Vestía de traje completo y usaba sombrero. Como era tan alto y las puertas de la casa que les había adjudicado el abuelo eran hechas para la altura de la servidumbre, y no para la dignidad de este hijo de vascos liberales radicales, muchas veces, por no agacharse, se daba en la cabeza con el marco de la puerta. Entonces se devolvía, se quitaba el sombrero y se daba tres golpes seguidos en la frente contra la puerta del umbral con el que había tropezado, mientras recitaba en voz alta: “para que aprendás, Ernesto… para que aprendás”. No le importaba quedar con un gigantesco chichón.

Igual pasaba cuando lo picaban las avispas. Como entre su casita y la principal de la finca había un huerto antiguo de frutales, y las avispas no solo rondaban y se comían las ciruelas y las naranjas sino que también anidaban en las cercanías; y el tío Ernesto sufría las consecuencias bien fuera porque vivía elevado, aislado en su sordera, o no las veía o era muy dulce para ellas. Se iba entonces a buscar el avispero, se remangaba el saco y metía la mano dentro mientras gritaba: “piquen… piquen… piquen”. Y le obedecían.

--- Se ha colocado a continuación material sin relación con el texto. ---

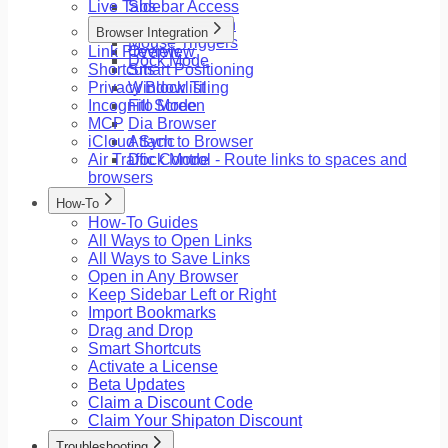
Live Tabs
Sidebar Access
Floating Button
Browser Integration
Mouse Triggers
Link Preview
Overview
Dock Mode
Shortcuts
Smart Positioning
Privacy Blocklist
Window Tiling
Incognito Mode
Fill Screen
MCP
Dia Browser
iCloud Sync
Attach to Browser
Air Traffic Control - Route links to spaces and
Dock Mode
browsers
How-To
How-To Guides
All Ways to Open Links
All Ways to Save Links
Open in Any Browser
Keep Sidebar Left or Right
Import Bookmarks
Drag and Drop
Smart Shortcuts
Activate a License
Beta Updates
Claim a Discount Code
Claim Your Shipaton Discount
Troubleshooting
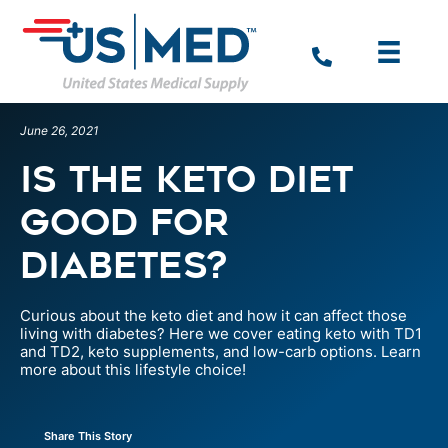
June 26, 2021
Is The Keto Diet
Good For
Diabetes?
Curious about the keto diet and how it can affect those
living with diabetes? Here we cover eating keto with TD1
and TD2, keto supplements, and low-carb options. Learn
more about this lifestyle choice!
Share This Story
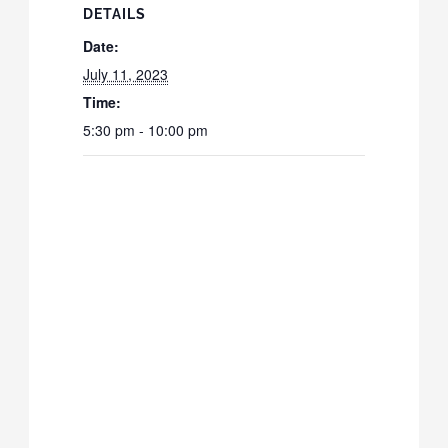
DETAILS
Date:
July 11, 2023
Time:
5:30 pm - 10:00 pm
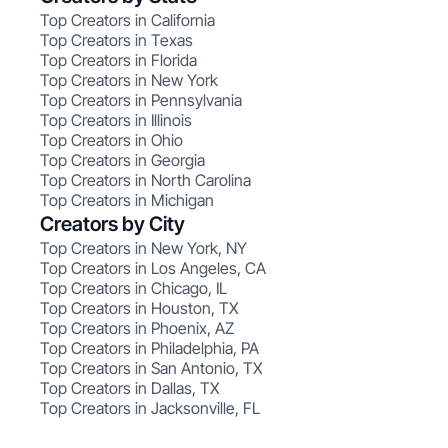
Top Creators in California
Top Creators in Texas
Top Creators in Florida
Top Creators in New York
Top Creators in Pennsylvania
Top Creators in Illinois
Top Creators in Ohio
Top Creators in Georgia
Top Creators in North Carolina
Top Creators in Michigan
Creators by City
Top Creators in New York, NY
Top Creators in Los Angeles, CA
Top Creators in Chicago, IL
Top Creators in Houston, TX
Top Creators in Phoenix, AZ
Top Creators in Philadelphia, PA
Top Creators in San Antonio, TX
Top Creators in Dallas, TX
Top Creators in Jacksonville, FL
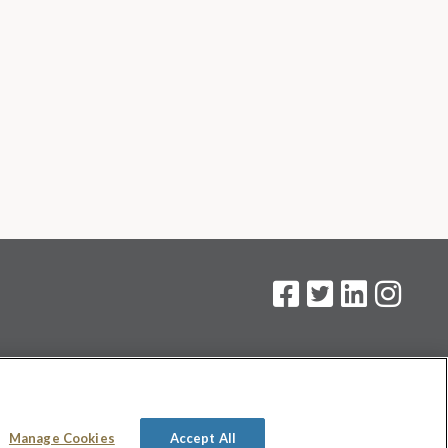
on
.
Manage Cookies
Accept All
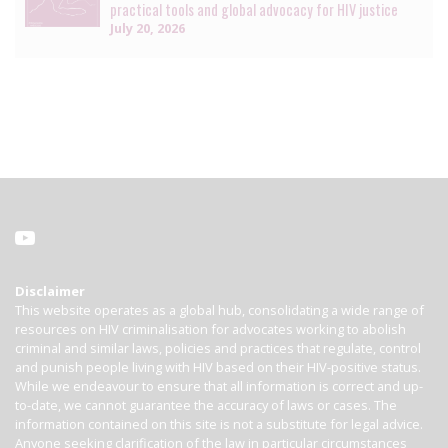
practical tools and global advocacy for HIV justice
July 20, 2026
Disclaimer
This website operates as a global hub, consolidating a wide range of
resources on HIV criminalisation for advocates working to abolish
criminal and similar laws, policies and practices that regulate, control
and punish people living with HIV based on their HIV-positive status.
While we endeavour to ensure that all information is correct and up-
to-date, we cannot guarantee the accuracy of laws or cases. The
information contained on this site is not a substitute for legal advice.
Anyone seeking clarification of the law in particular circumstances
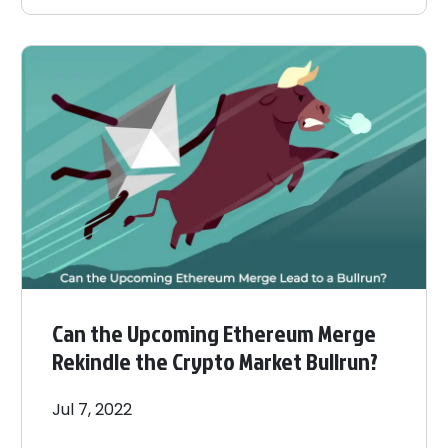
Can the Upcoming Ethereum Merge
Rekindle the Crypto Market Bullrun?
Jul 7, 2022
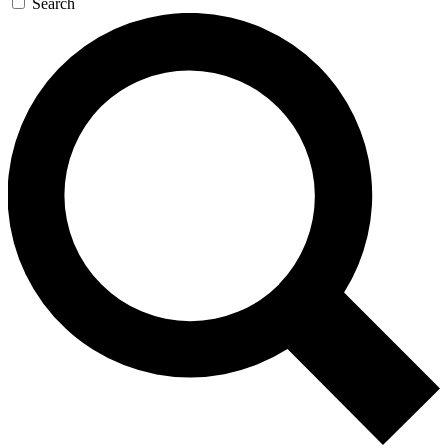
Search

Además de ser hijo de vascos a los que dizque no les gustaba hablar español tenía los genes de la tartamudez común entre casi todos sus hermanos y ancestros, así que prefería no hablar o hacer creer que por su sordera vivía en otro mundo. Su neura lo llevaba a encerrarse días enteros en la habitación en la que tenía su cama, su atril y su mesa de encuadernación, y solo dejaba entrar a su perro, que dormía debajo de su lecho. Pasaba semanas sin cruzar palabra con sus hermanas, entretenidas en oficios más inverosímiles que los suyos, pues bañaban a las gallinas, les daban de comer a las ratas y les hablaban a los pájaros. En uno de esos periodos de encierro mi abuela cambió la empleada del servicio que les mandaba para ayudarles; la instrucción que debieron darle fue que dejara la bandeja con su magra comida en el suelo, al lado de la puerta de la habitación. Él salía en algún momento y se la comía, fría y en la única compañía de su perro, verificando que no hubiese nadie o que todos estuvieran dormidos. Un día, casi un mes después, salió de su encierro con la bandeja en la mano y cuando se topó con la nueva empleada trató de decirle algo. Como era tan tartamudo no pudo desatar palabra. Entonces ella fue hasta donde mi abuela y le dijo que el tío Ernesto no era loco, como ella se lo había imaginado, sino que no sabía hablar.

Nunca se le conoció relación amorosa alguna ni con mujer ni con hombre. Sus afectos no pasaron de ser gatunos o perrunos. Sus míseros ahorros los gastaba en pinturas al óleo para después destruirlas. No bebía. Tampoco se le vio una sonrisa en el rostro o una expresión de alegría. Vivía ensimismado, puliéndose al máximo en los libros que empastaba, como si cada uno fuera una obra de arte. No importaba que le quedaran bonitos: como eran ajenos, no podía destruirlos.